What is needed:
When you transcribe the data below, reproduce every line exactly and leave each picture out.

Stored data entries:

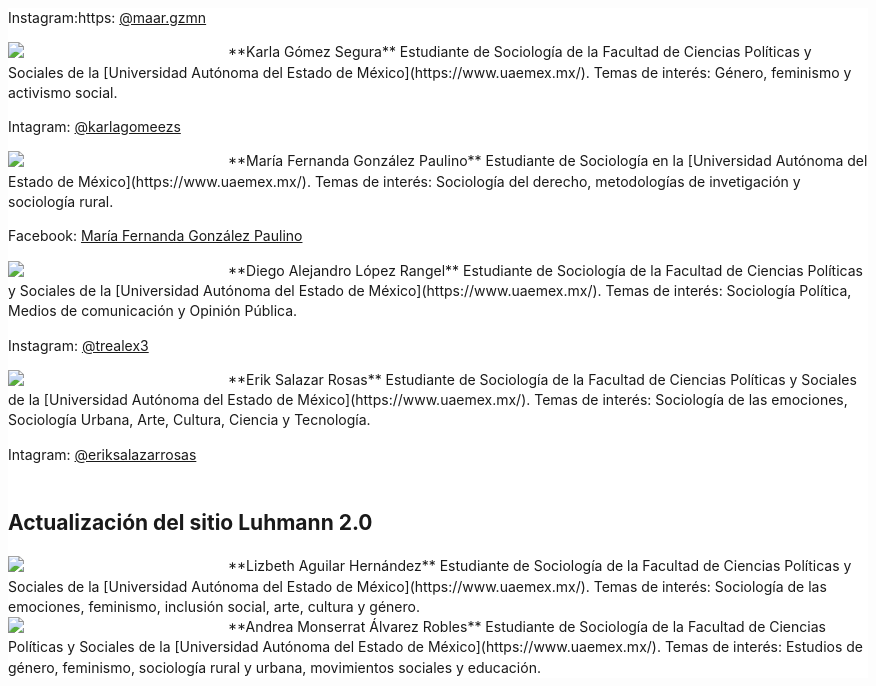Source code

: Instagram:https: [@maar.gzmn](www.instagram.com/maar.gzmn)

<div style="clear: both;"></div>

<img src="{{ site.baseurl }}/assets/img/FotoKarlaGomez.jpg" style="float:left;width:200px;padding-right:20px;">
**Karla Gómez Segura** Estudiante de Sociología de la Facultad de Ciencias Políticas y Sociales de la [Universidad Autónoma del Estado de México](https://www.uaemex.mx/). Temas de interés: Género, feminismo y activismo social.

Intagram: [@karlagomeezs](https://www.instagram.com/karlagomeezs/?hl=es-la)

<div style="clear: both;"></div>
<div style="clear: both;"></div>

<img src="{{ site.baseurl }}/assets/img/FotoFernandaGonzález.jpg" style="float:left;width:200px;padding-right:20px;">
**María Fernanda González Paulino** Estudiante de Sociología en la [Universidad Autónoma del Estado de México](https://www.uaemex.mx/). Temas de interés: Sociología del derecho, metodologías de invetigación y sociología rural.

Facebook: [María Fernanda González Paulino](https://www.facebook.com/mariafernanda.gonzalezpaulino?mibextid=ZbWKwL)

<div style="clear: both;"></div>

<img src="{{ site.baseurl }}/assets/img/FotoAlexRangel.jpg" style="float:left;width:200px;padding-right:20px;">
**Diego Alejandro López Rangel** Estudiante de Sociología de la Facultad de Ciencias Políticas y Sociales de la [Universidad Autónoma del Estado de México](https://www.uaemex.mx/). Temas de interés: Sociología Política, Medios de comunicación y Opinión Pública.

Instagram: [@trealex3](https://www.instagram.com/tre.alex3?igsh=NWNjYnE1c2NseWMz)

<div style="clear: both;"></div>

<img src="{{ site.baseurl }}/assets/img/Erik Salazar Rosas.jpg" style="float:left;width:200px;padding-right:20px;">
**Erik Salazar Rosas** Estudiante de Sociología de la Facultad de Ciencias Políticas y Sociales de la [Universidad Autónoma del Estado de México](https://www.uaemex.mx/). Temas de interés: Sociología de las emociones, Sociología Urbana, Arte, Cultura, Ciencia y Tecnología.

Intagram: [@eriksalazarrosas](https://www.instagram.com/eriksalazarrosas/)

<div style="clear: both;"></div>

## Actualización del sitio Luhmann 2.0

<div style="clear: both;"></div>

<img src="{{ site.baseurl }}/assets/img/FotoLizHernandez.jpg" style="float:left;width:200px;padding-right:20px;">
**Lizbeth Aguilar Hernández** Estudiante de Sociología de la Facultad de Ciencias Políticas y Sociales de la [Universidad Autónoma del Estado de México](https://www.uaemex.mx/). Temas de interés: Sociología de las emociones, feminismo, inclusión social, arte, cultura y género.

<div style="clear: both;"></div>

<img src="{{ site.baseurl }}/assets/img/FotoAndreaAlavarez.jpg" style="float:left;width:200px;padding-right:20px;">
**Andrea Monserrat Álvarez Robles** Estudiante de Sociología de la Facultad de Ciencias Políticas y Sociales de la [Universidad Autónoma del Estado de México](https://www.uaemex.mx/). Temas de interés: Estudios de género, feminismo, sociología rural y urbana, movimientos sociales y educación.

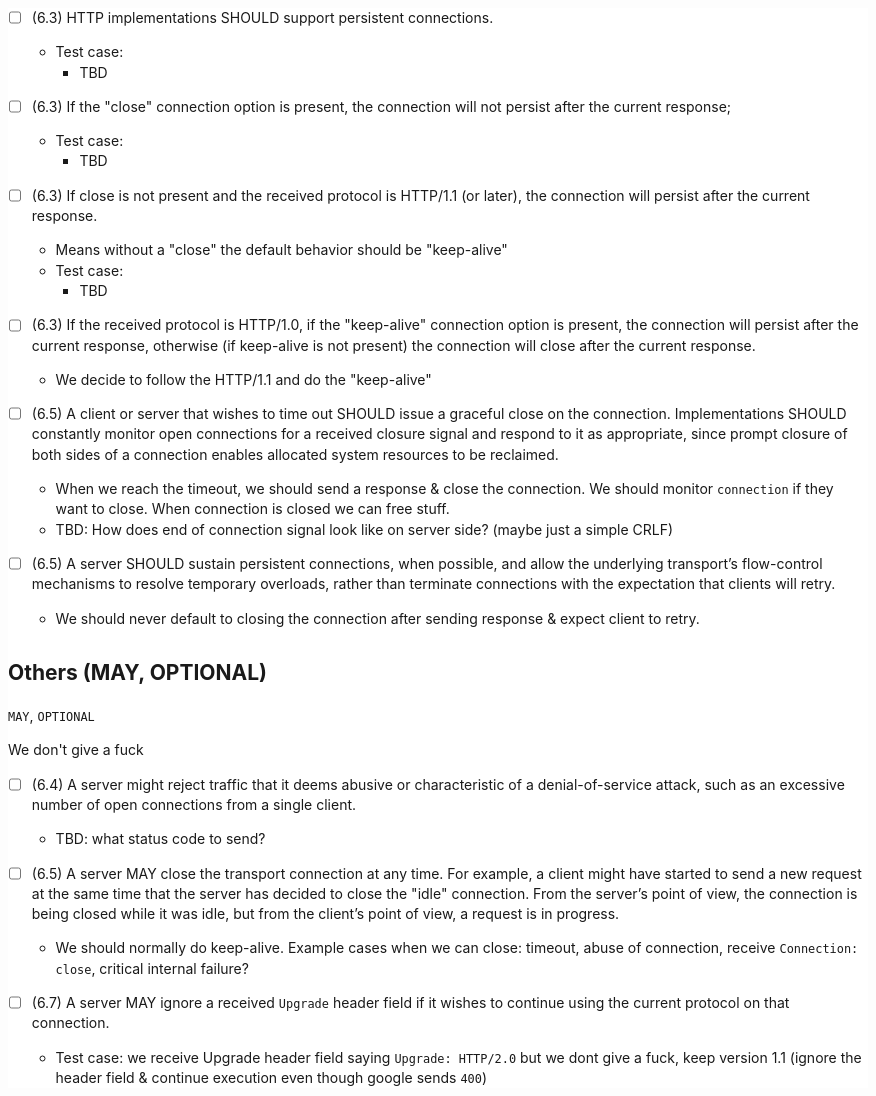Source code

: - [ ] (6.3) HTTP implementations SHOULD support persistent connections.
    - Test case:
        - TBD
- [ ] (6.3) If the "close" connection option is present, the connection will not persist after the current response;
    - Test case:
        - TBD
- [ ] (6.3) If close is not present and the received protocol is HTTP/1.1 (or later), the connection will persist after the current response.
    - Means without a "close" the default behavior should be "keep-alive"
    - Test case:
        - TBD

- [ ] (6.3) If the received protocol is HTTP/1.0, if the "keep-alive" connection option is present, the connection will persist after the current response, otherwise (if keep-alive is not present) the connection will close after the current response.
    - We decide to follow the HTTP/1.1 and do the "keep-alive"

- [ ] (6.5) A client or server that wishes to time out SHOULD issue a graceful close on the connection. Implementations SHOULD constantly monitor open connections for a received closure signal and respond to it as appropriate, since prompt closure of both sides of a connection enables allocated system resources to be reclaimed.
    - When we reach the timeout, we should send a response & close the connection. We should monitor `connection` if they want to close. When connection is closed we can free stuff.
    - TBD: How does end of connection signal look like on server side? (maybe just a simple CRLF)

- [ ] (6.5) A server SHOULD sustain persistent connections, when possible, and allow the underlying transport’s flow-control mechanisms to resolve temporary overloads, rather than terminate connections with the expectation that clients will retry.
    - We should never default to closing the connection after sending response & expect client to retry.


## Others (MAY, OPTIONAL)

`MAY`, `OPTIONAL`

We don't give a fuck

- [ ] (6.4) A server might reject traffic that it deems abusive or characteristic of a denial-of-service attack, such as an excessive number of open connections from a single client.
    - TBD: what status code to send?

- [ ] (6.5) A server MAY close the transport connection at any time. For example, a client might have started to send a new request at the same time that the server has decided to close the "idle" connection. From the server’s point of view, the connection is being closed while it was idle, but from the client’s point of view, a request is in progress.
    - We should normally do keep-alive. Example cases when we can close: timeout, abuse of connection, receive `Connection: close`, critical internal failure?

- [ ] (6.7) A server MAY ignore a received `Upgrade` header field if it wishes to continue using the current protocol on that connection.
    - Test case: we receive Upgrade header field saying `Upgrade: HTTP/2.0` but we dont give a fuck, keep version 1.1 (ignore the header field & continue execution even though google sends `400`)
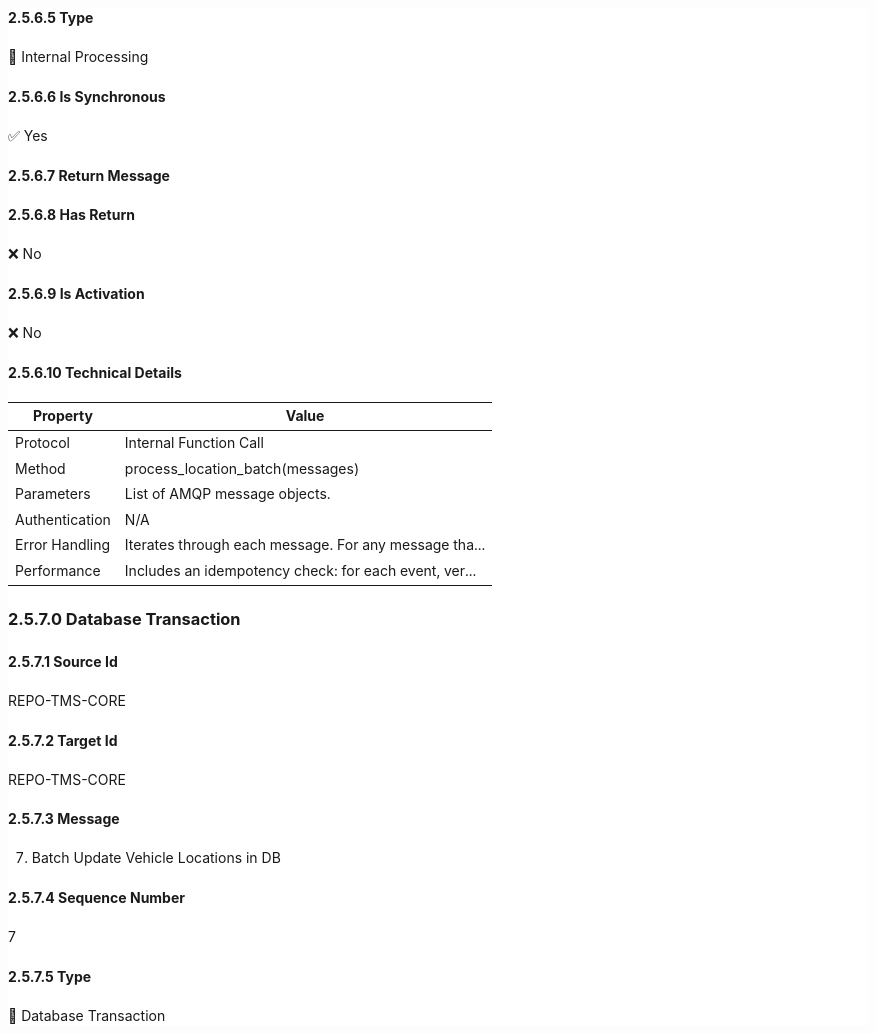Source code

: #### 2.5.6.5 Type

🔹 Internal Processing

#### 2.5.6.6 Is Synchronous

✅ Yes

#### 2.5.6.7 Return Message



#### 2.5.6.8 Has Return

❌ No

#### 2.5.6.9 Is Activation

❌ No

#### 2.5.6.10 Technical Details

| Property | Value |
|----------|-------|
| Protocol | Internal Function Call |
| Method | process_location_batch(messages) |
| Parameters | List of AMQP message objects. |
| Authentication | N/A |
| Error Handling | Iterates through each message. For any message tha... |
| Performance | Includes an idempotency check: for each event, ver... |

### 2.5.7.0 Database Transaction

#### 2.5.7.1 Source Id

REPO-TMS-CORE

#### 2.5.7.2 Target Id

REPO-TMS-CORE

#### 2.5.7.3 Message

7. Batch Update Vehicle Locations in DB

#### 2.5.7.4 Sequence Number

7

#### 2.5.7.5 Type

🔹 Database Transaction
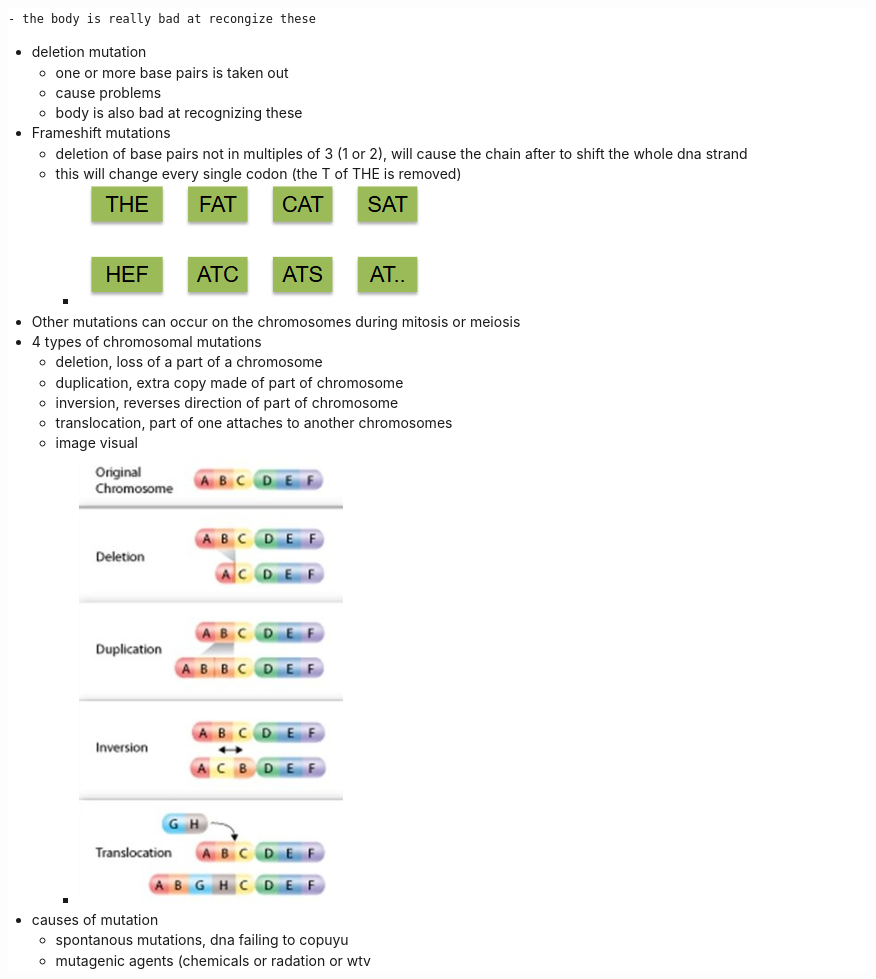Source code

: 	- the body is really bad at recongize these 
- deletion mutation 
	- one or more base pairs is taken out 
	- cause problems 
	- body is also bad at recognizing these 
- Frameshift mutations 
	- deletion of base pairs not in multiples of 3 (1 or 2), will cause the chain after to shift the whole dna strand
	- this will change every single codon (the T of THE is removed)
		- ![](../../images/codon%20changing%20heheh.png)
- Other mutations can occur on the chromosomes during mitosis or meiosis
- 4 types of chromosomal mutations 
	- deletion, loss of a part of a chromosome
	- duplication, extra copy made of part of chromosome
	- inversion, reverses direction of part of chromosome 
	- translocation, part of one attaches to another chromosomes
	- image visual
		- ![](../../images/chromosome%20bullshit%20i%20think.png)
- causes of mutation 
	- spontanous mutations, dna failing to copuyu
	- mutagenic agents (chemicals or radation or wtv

Reply:
Source code

: Instagram:https: [@maar.gzmn](www.instagram.com/maar.gzmn)

<div style="clear: both;"></div>

<img src="{{ site.baseurl }}/assets/img/FotoKarlaGomez.jpg" style="float:left;width:200px;padding-right:20px;">
**Karla Gómez Segura** Estudiante de Sociología de la Facultad de Ciencias Políticas y Sociales de la [Universidad Autónoma del Estado de México](https://www.uaemex.mx/). Temas de interés: Género, feminismo y activismo social.

Intagram: [@karlagomeezs](https://www.instagram.com/karlagomeezs/?hl=es-la)

<div style="clear: both;"></div>
<div style="clear: both;"></div>

<img src="{{ site.baseurl }}/assets/img/FotoFernandaGonzález.jpg" style="float:left;width:200px;padding-right:20px;">
**María Fernanda González Paulino** Estudiante de Sociología en la [Universidad Autónoma del Estado de México](https://www.uaemex.mx/). Temas de interés: Sociología del derecho, metodologías de invetigación y sociología rural.

Facebook: [María Fernanda González Paulino](https://www.facebook.com/mariafernanda.gonzalezpaulino?mibextid=ZbWKwL)

<div style="clear: both;"></div>

<img src="{{ site.baseurl }}/assets/img/FotoAlexRangel.jpg" style="float:left;width:200px;padding-right:20px;">
**Diego Alejandro López Rangel** Estudiante de Sociología de la Facultad de Ciencias Políticas y Sociales de la [Universidad Autónoma del Estado de México](https://www.uaemex.mx/). Temas de interés: Sociología Política, Medios de comunicación y Opinión Pública.

Instagram: [@trealex3](https://www.instagram.com/tre.alex3?igsh=NWNjYnE1c2NseWMz)

<div style="clear: both;"></div>

<img src="{{ site.baseurl }}/assets/img/Erik Salazar Rosas.jpg" style="float:left;width:200px;padding-right:20px;">
**Erik Salazar Rosas** Estudiante de Sociología de la Facultad de Ciencias Políticas y Sociales de la [Universidad Autónoma del Estado de México](https://www.uaemex.mx/). Temas de interés: Sociología de las emociones, Sociología Urbana, Arte, Cultura, Ciencia y Tecnología.

Intagram: [@eriksalazarrosas](https://www.instagram.com/eriksalazarrosas/)

<div style="clear: both;"></div>

## Actualización del sitio Luhmann 2.0

<div style="clear: both;"></div>

<img src="{{ site.baseurl }}/assets/img/FotoLizHernandez.jpg" style="float:left;width:200px;padding-right:20px;">
**Lizbeth Aguilar Hernández** Estudiante de Sociología de la Facultad de Ciencias Políticas y Sociales de la [Universidad Autónoma del Estado de México](https://www.uaemex.mx/). Temas de interés: Sociología de las emociones, feminismo, inclusión social, arte, cultura y género.

<div style="clear: both;"></div>

<img src="{{ site.baseurl }}/assets/img/FotoAndreaAlavarez.jpg" style="float:left;width:200px;padding-right:20px;">
**Andrea Monserrat Álvarez Robles** Estudiante de Sociología de la Facultad de Ciencias Políticas y Sociales de la [Universidad Autónoma del Estado de México](https://www.uaemex.mx/). Temas de interés: Estudios de género, feminismo, sociología rural y urbana, movimientos sociales y educación.

Source code

: - [ ] (6.3) HTTP implementations SHOULD support persistent connections.
    - Test case:
        - TBD
- [ ] (6.3) If the "close" connection option is present, the connection will not persist after the current response;
    - Test case:
        - TBD
- [ ] (6.3) If close is not present and the received protocol is HTTP/1.1 (or later), the connection will persist after the current response.
    - Means without a "close" the default behavior should be "keep-alive"
    - Test case:
        - TBD

- [ ] (6.3) If the received protocol is HTTP/1.0, if the "keep-alive" connection option is present, the connection will persist after the current response, otherwise (if keep-alive is not present) the connection will close after the current response.
    - We decide to follow the HTTP/1.1 and do the "keep-alive"

- [ ] (6.5) A client or server that wishes to time out SHOULD issue a graceful close on the connection. Implementations SHOULD constantly monitor open connections for a received closure signal and respond to it as appropriate, since prompt closure of both sides of a connection enables allocated system resources to be reclaimed.
    - When we reach the timeout, we should send a response & close the connection. We should monitor `connection` if they want to close. When connection is closed we can free stuff.
    - TBD: How does end of connection signal look like on server side? (maybe just a simple CRLF)

- [ ] (6.5) A server SHOULD sustain persistent connections, when possible, and allow the underlying transport’s flow-control mechanisms to resolve temporary overloads, rather than terminate connections with the expectation that clients will retry.
    - We should never default to closing the connection after sending response & expect client to retry.


## Others (MAY, OPTIONAL)

`MAY`, `OPTIONAL`

We don't give a fuck

- [ ] (6.4) A server might reject traffic that it deems abusive or characteristic of a denial-of-service attack, such as an excessive number of open connections from a single client.
    - TBD: what status code to send?

- [ ] (6.5) A server MAY close the transport connection at any time. For example, a client might have started to send a new request at the same time that the server has decided to close the "idle" connection. From the server’s point of view, the connection is being closed while it was idle, but from the client’s point of view, a request is in progress.
    - We should normally do keep-alive. Example cases when we can close: timeout, abuse of connection, receive `Connection: close`, critical internal failure?

- [ ] (6.7) A server MAY ignore a received `Upgrade` header field if it wishes to continue using the current protocol on that connection.
    - Test case: we receive Upgrade header field saying `Upgrade: HTTP/2.0` but we dont give a fuck, keep version 1.1 (ignore the header field & continue execution even though google sends `400`)
Source code

: #### 2.5.6.5 Type

🔹 Internal Processing

#### 2.5.6.6 Is Synchronous

✅ Yes

#### 2.5.6.7 Return Message



#### 2.5.6.8 Has Return

❌ No

#### 2.5.6.9 Is Activation

❌ No

#### 2.5.6.10 Technical Details

| Property | Value |
|----------|-------|
| Protocol | Internal Function Call |
| Method | process_location_batch(messages) |
| Parameters | List of AMQP message objects. |
| Authentication | N/A |
| Error Handling | Iterates through each message. For any message tha... |
| Performance | Includes an idempotency check: for each event, ver... |

### 2.5.7.0 Database Transaction

#### 2.5.7.1 Source Id

REPO-TMS-CORE

#### 2.5.7.2 Target Id

REPO-TMS-CORE

#### 2.5.7.3 Message

7. Batch Update Vehicle Locations in DB

#### 2.5.7.4 Sequence Number

7

#### 2.5.7.5 Type

🔹 Database Transaction
Source code

: 	- the body is really bad at recongize these 
- deletion mutation 
	- one or more base pairs is taken out 
	- cause problems 
	- body is also bad at recognizing these 
- Frameshift mutations 
	- deletion of base pairs not in multiples of 3 (1 or 2), will cause the chain after to shift the whole dna strand
	- this will change every single codon (the T of THE is removed)
		- ![](../../images/codon%20changing%20heheh.png)
- Other mutations can occur on the chromosomes during mitosis or meiosis
- 4 types of chromosomal mutations 
	- deletion, loss of a part of a chromosome
	- duplication, extra copy made of part of chromosome
	- inversion, reverses direction of part of chromosome 
	- translocation, part of one attaches to another chromosomes
	- image visual
		- ![](../../images/chromosome%20bullshit%20i%20think.png)
- causes of mutation 
	- spontanous mutations, dna failing to copuyu
	- mutagenic agents (chemicals or radation or wtv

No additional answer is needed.